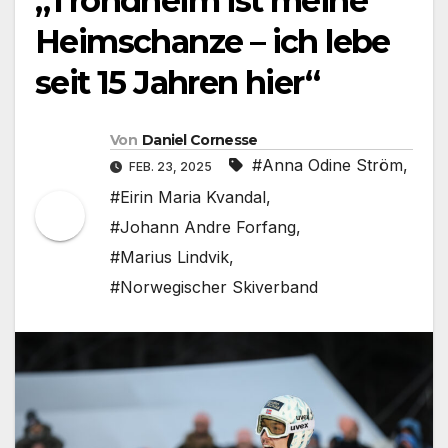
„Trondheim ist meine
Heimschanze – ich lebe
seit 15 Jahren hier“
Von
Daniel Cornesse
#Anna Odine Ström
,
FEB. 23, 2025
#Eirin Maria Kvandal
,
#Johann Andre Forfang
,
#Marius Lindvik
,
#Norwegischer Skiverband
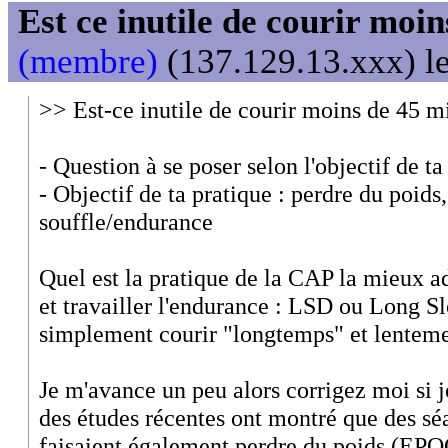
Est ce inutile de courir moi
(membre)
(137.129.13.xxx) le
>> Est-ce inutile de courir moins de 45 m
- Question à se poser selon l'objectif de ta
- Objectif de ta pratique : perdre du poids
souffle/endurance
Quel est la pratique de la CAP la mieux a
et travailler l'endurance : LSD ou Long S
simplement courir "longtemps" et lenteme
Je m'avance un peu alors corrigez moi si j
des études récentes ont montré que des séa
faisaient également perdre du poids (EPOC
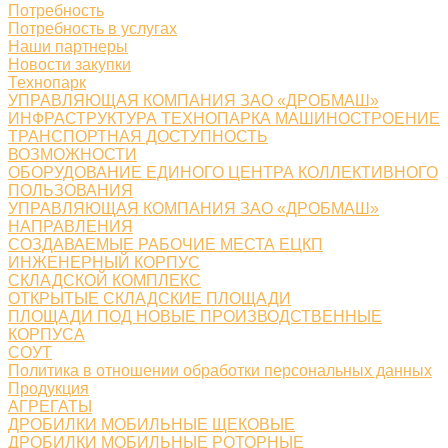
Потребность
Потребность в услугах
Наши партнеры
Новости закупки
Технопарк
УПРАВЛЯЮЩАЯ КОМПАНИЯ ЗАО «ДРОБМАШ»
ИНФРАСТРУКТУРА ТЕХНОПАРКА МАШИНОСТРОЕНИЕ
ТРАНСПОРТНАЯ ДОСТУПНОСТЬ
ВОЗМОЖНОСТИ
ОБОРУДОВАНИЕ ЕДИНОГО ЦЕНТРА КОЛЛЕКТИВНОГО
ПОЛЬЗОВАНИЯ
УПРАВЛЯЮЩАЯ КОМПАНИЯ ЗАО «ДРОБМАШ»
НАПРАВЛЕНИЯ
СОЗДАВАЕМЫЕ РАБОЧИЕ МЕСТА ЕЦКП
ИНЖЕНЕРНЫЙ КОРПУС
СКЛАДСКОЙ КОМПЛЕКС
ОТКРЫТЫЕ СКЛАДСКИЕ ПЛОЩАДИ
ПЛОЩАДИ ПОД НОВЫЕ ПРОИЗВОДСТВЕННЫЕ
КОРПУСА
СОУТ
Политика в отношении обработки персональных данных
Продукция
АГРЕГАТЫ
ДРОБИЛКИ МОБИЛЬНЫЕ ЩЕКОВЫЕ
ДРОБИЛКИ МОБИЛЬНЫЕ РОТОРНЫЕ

* * *

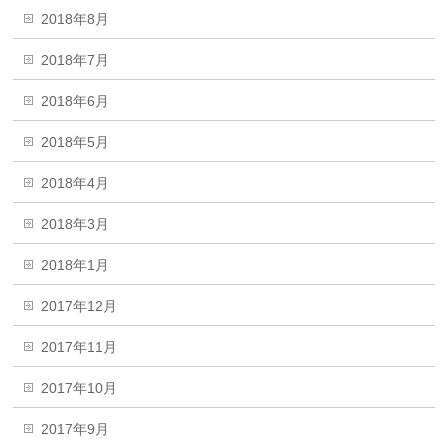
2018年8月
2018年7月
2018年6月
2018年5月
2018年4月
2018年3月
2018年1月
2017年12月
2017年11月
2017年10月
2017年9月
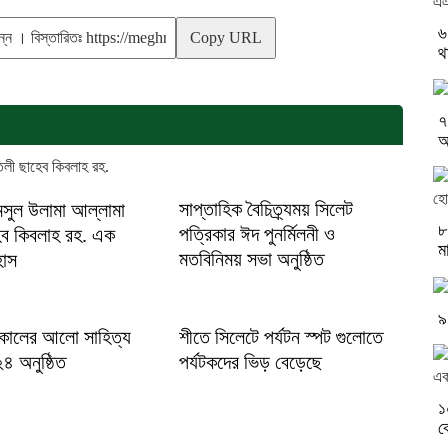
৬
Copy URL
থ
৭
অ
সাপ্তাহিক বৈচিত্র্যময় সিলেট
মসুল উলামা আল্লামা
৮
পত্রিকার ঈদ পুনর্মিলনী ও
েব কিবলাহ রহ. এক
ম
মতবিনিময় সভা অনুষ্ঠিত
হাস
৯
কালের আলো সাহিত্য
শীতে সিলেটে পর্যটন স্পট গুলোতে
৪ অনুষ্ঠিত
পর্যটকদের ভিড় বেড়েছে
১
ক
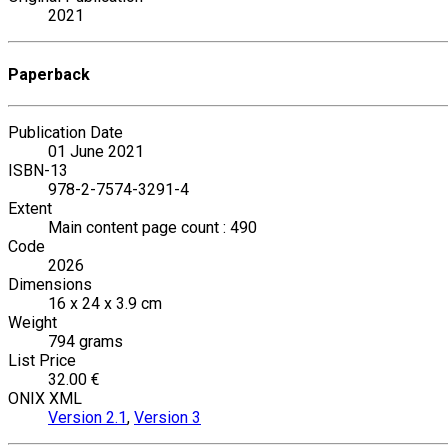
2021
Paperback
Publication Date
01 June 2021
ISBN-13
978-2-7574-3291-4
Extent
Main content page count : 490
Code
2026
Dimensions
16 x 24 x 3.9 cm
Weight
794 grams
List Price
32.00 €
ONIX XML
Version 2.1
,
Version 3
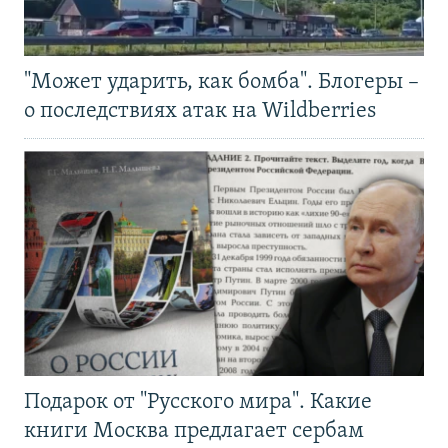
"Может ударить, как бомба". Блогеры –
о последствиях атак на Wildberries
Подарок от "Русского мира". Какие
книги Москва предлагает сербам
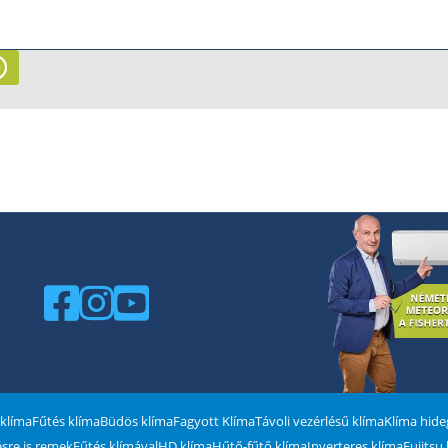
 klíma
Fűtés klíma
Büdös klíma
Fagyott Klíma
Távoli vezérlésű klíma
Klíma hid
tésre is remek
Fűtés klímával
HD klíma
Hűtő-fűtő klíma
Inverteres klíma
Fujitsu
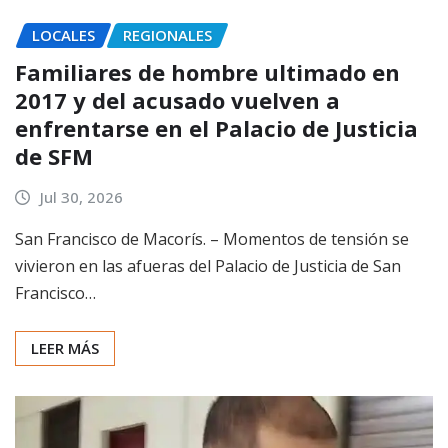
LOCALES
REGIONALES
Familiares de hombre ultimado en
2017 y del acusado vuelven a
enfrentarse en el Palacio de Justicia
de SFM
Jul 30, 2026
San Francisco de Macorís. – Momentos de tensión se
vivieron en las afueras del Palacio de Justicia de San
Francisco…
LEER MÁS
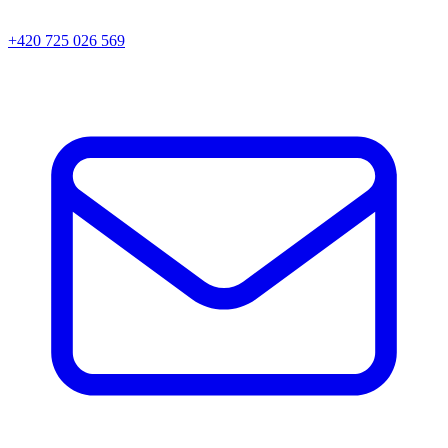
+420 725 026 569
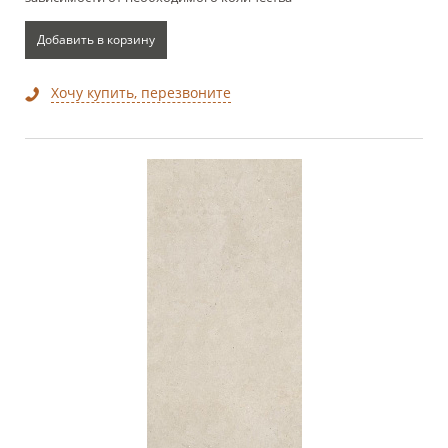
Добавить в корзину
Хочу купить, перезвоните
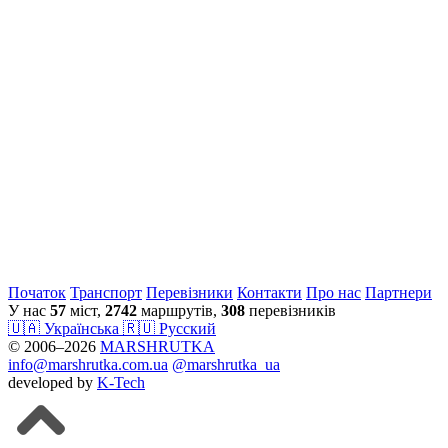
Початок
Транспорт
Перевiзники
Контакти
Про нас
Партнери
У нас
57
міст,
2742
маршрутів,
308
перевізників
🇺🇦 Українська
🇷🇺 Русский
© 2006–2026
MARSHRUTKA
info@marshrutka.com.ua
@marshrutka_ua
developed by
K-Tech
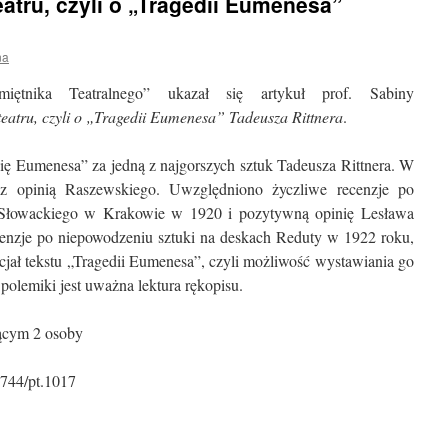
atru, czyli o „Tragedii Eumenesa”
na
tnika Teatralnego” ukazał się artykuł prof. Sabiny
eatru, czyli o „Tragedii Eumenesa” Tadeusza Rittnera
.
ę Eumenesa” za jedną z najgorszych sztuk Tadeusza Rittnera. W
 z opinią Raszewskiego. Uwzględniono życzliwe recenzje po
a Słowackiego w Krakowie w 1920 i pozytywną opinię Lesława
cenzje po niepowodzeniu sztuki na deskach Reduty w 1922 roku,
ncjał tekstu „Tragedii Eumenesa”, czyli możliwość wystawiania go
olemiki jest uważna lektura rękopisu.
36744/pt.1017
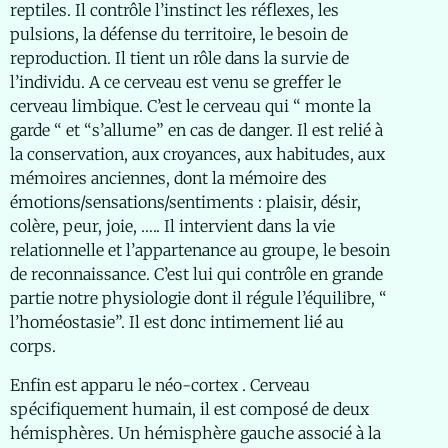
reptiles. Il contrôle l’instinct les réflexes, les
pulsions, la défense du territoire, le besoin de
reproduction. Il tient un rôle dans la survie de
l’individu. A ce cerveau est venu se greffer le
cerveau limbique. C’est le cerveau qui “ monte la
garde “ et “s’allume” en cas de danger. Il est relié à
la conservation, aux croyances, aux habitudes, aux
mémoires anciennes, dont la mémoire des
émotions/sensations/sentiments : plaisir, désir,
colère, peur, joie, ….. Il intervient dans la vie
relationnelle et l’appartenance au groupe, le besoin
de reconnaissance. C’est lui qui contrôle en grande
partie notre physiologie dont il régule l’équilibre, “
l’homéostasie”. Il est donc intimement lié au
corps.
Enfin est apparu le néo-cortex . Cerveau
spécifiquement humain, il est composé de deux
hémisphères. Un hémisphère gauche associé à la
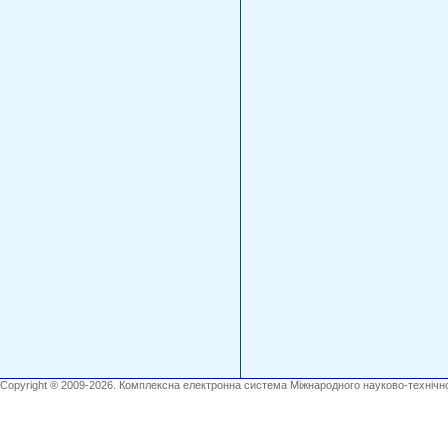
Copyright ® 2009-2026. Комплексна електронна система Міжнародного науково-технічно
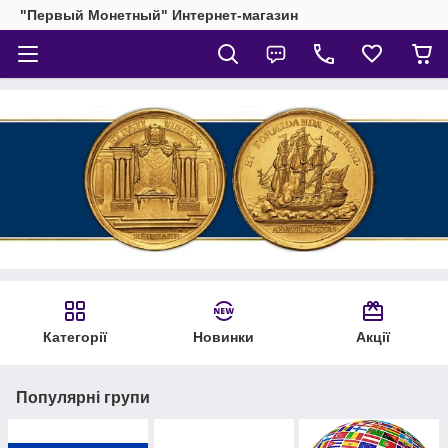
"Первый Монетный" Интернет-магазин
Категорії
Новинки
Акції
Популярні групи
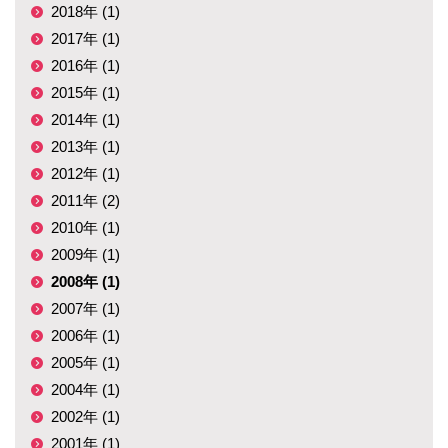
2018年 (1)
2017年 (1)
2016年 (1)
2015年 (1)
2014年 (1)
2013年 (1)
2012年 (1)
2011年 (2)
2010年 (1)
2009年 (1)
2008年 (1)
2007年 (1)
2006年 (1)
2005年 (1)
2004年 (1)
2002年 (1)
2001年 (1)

_WORK INSTRUCTION_: Copy out each line of the data where the string "ПЛОЩАДИ" appears.

_ANSWER FOR THIS EXERCISE_:
ОТКРЫТЫЕ СКЛАДСКИЕ ПЛОЩАДИ
ПЛОЩАДИ ПОД НОВЫЕ ПРОИЗВОДСТВЕННЫЕ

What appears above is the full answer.